És génese e glória de ser português.

Carlos Teixeira

“Recordo, agora, com emoção pueril, os serões em sua casa, junto a meus pais, brincando com os seus filhos, espreitando sorrateiramente a sua biblioteca enorme ou entrando nela, de forma tímida, para desbravar a escrita dos grandes escritores ou dos pensadores que ajudaram a construir a sua formação cívica, o seu vasto horizonte cultural, e que eu, intimidade, mas determinada, tinha vontade de descobrir. Porque na figura do médico que me ajudou a nascer, na dor e na alegria, se mesclava a do homem culto, inteligente, arguto, que me emprestava alguns livros da sua colecção do Saber. Um homem com um sentido da vida e um modo de estar no mundo que passava pela 2modernidade” com que neles se enquadrava, atento aos sentidos dos outros e atento à sociedade em geral (ao modo de ser em sociedade).

Regina Anacleto

… Eu creio, de resto, que o grande segredo para a robustez do nosso Fernando Vale (além, claro, da excepcional construção orgânica com que a Natureza o privilegiou) reside no facto de ele pouco olhar os caminhos percorridos e preocupar-se apenas com os caminhos ainda a percorrer. O “ontem” apenas lhe serve como “inventário”, como “balanço”, mas pouco lhe importa. Importa-lhe sim o amanhã, o dia nascente, a fresca madrugada portadora de todas as esperanças!
Por isso, estar ao pé dele é assim como estar, no pino do Inverno junto à lareira … uma lareira que devolve às nossas fibras, quantas vezes enregeladas pelo frio do quotidiano, o calor benfazejo e revigorante. Estar ao pé dele é assim, como estar sempre em plena Primavera…

Sinde Filipe

“Eu, como é conhecido, estava no governo em 25 de Abril de 1974. Nesse dia, tendo deixado o meu gabinete completamente arrumado para qualquer eventualidade, perante aquilo que se sentia no ar, estava na Alemanha em visita oficial, onde soube dos acontecimentos.

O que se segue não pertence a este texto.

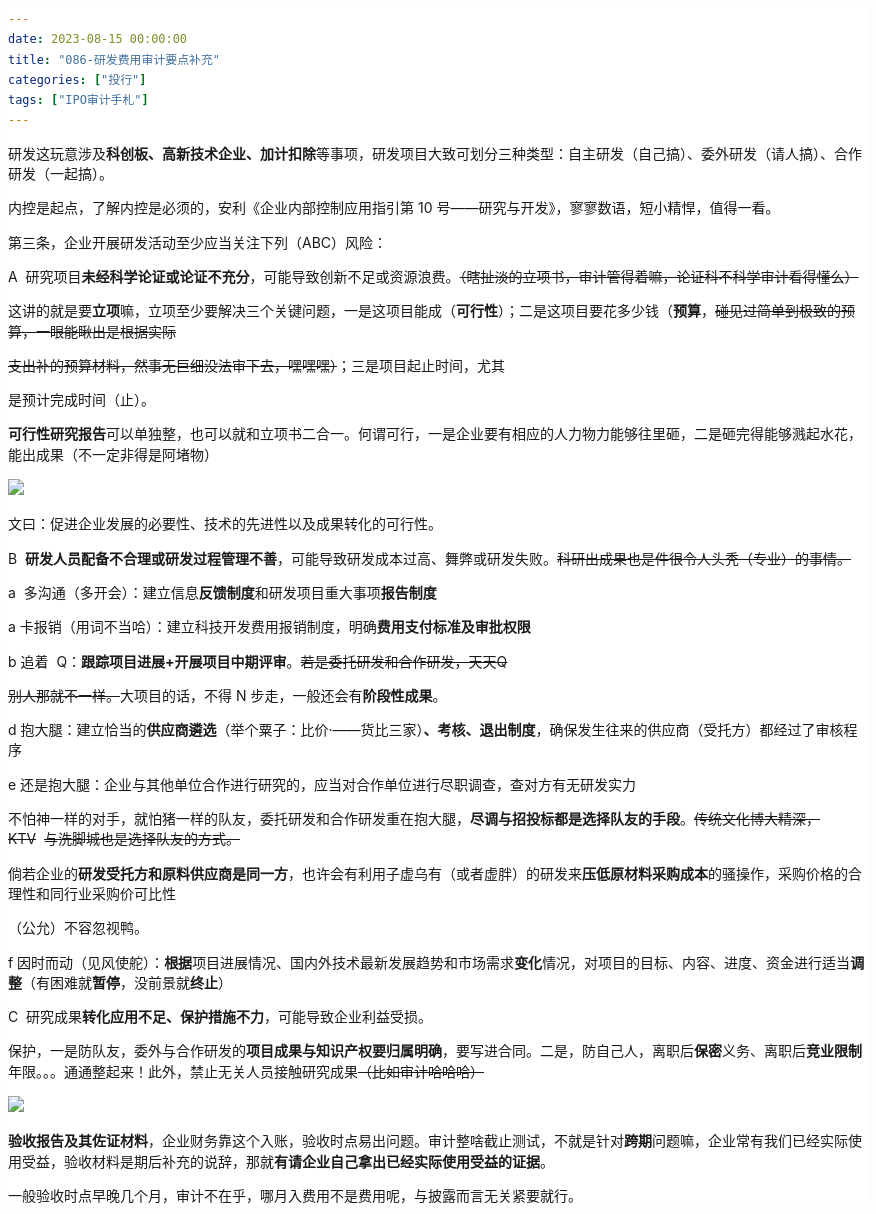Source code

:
 ```yaml
---
date: 2023-08-15 00:00:00
title: "086-研发费用审计要点补充"
categories: ["投行"]
tags: ["IPO审计手札"]
---
```

研发这玩意涉及**科创板、高新技术企业、加计扣除**等事项，研发项目大致可划分三种类型：自主研发（自己搞）、委外研发（请人搞）、合作研发（一起搞）。

内控是起点，了解内控是必须的，安利《企业内部控制应用指引第 10 号——研究与开发》，寥寥数语，短小精悍，值得一看。

第三条，企业开展研发活动至少应当关注下列（ABC）风险：

A  研究项目**未经科学论证或论证不充分**，可能导致创新不足或资源浪费。~~（瞎扯淡的立项书，审计管得着嘛，论证科不科学审计看得懂么）~~

这讲的就是要**立项**嘛，立项至少要解决三个关键问题，一是这项目能成（**可行性**）；二是这项目要花多少钱（**预算**，~~碰见过简单到极致的预算，一眼能瞅出是根据实际~~

~~支出补的预算材料，然事无巨细没法审下去，嘿嘿嘿）~~；三是项目起止时间，尤其

是预计完成时间（止）。

**可行性研究报告**可以单独整，也可以就和立项书二合一。何谓可行，一是企业要有相应的人力物力能够往里砸，二是砸完得能够溅起水花，能出成果（不一定非得是阿堵物）

![](https://jsd.cdn.zzko.cn/gh/richffan/img@main/obsidian/IPO/086-研发费用审计要点补充_1.webp) 

文曰：促进企业发展的必要性、技术的先进性以及成果转化的可行性。

B  **研发人员配备不合理或研发过程管理不善**，可能导致研发成本过高、舞弊或研发失败。~~科研出成果也是件很令人头秃（专业）的事情。~~

a  多沟通（多开会）：建立信息**反馈制度**和研发项目重大事项**报告制度**

a 卡报销（用词不当哈）：建立科技开发费用报销制度，明确**费用支付标准及审批权限**

b 追着  Q：**跟踪项目进展+开展项目中期评审**。~~若是委托研发和合作研发，天天Q~~

~~别人那就不一样。~~大项目的话，不得 N 步走，一般还会有**阶段性成果**。

d 抱大腿：建立恰当的**供应商遴选**（举个粟子：比价·——货比三家）**、考核、退出制度**，确保发生往来的供应商（受托方）都经过了审核程序

e 还是抱大腿：企业与其他单位合作进行研究的，应当对合作单位进行尽职调查，查对方有无研发实力

不怕神一样的对手，就怕猪一样的队友，委托研发和合作研发重在抱大腿，**尽调与招投标都是选择队友的手段**。~~传统文化博大精深，KTV~~  ~~与洗脚城也是选择队友的方式。~~

倘若企业的**研发受托方和原料供应商是同一方**，也许会有利用子虚乌有（或者虚胖）的研发来**压低原材料采购成本**的骚操作，采购价格的合理性和同行业采购价可比性

（公允）不容忽视鸭。

f 因时而动（见风使舵）：**根据**项目进展情况、国内外技术最新发展趋势和市场需求**变化**情况，对项目的目标、内容、进度、资金进行适当**调整**（有困难就**暂停**，没前景就**终止**）

C  研究成果**转化应用不足、保护措施不力**，可能导致企业利益受损。

保护，一是防队友，委外与合作研发的**项目成果与知识产权要归属明确**，要写进合同。二是，防自己人，离职后**保密**义务、离职后**竞业限制**年限。。。通通整起来！此外，禁止无关人员接触研究成果~~（比如审计哈哈哈）~~

![](https://jsd.cdn.zzko.cn/gh/richffan/img@main/obsidian/IPO/086-研发费用审计要点补充_2.webp) 

**验收报告及其佐证材料**，企业财务靠这个入账，验收时点易出问题。审计整啥截止测试，不就是针对**跨期**问题嘛，企业常有我们已经实际使用受益，验收材料是期后补充的说辞，那就**有请企业自己拿出已经实际使用受益的证据**。

一般验收时点早晚几个月，审计不在乎，哪月入费用不是费用呢，与披露而言无关紧要就行。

(…) Alguns tempos depois fui a Coja. E naturalmente «senti» aquele clima e aquela postura da parte de alguma gente, o que compreendi e aceitei sem qualquer ressentimento, com dignidade e silenciosamente.

Num dia, num dos meus passeios pedestres que continuo a fazer, encontrando-me na recta da estrada do Pisão pára um carro uns metros adiante de mim. Dele saiu o Dr. Fernando Valle ao tempo Governador Civil de Coimbra. Cumprimentámo-nos. Ele mandou seguir o carro e que o esperasse à Ponte, meteu no meu o seu braço e disse-me: quero ir consigo de braço dado vila abaixo para demonstrar a esta gente que continuo a ter por si a mesma consideração.”